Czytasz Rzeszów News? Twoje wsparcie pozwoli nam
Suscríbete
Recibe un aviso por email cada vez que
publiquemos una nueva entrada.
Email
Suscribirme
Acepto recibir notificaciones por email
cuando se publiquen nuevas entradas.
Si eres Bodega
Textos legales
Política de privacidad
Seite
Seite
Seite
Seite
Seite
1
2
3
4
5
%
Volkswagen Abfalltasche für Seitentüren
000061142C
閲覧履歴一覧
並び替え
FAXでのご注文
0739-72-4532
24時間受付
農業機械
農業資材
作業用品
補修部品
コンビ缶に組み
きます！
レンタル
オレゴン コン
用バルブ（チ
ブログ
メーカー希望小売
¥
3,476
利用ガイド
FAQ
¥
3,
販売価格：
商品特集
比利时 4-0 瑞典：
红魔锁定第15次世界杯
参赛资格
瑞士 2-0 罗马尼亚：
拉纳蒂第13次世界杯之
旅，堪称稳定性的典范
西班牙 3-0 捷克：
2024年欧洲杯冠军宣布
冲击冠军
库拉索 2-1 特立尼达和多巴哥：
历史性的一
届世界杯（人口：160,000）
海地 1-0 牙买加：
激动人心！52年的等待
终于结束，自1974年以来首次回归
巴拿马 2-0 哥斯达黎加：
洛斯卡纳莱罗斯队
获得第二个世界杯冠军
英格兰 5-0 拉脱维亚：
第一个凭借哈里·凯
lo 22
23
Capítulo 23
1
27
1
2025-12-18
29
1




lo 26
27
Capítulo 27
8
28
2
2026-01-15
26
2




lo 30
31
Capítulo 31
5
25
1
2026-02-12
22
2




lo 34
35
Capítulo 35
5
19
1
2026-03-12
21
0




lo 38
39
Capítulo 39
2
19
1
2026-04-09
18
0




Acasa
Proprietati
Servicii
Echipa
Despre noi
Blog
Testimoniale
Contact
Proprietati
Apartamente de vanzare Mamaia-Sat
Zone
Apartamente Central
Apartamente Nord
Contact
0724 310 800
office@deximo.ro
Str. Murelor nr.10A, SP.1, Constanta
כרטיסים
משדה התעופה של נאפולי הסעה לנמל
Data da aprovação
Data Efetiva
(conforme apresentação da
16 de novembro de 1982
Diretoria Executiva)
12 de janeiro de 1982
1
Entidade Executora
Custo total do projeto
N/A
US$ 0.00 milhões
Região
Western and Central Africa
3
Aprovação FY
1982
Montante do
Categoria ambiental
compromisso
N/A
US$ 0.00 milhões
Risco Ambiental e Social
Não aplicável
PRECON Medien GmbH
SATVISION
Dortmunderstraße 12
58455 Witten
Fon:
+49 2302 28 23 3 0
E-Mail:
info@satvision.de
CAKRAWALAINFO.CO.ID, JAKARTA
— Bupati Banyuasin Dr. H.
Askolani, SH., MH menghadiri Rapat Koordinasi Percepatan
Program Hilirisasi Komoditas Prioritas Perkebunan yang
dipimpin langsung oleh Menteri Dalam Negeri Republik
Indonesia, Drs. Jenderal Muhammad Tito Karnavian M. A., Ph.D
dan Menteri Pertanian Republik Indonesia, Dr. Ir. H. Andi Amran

:::

WHAT IS NEEDED: In the listing above, locate the line containing "Data da aprovação" and the line containing "dipimpin langsung oleh". Transcribe those two lines and everything between them, exactly as written.

SOLUTION TO THIS EXERCISE:
Data da aprovação
Data Efetiva
(conforme apresentação da
16 de novembro de 1982
Diretoria Executiva)
12 de janeiro de 1982
1
Entidade Executora
Custo total do projeto
N/A
US$ 0.00 milhões
Região
Western and Central Africa
3
Aprovação FY
1982
Montante do
Categoria ambiental
compromisso
N/A
US$ 0.00 milhões
Risco Ambiental e Social
Não aplicável
PRECON Medien GmbH
SATVISION
Dortmunderstraße 12
58455 Witten
Fon:
+49 2302 28 23 3 0
E-Mail:
info@satvision.de
CAKRAWALAINFO.CO.ID, JAKARTA
— Bupati Banyuasin Dr. H.
Askolani, SH., MH menghadiri Rapat Koordinasi Percepatan
Program Hilirisasi Komoditas Prioritas Perkebunan yang
dipimpin langsung oleh Menteri Dalam Negeri Republik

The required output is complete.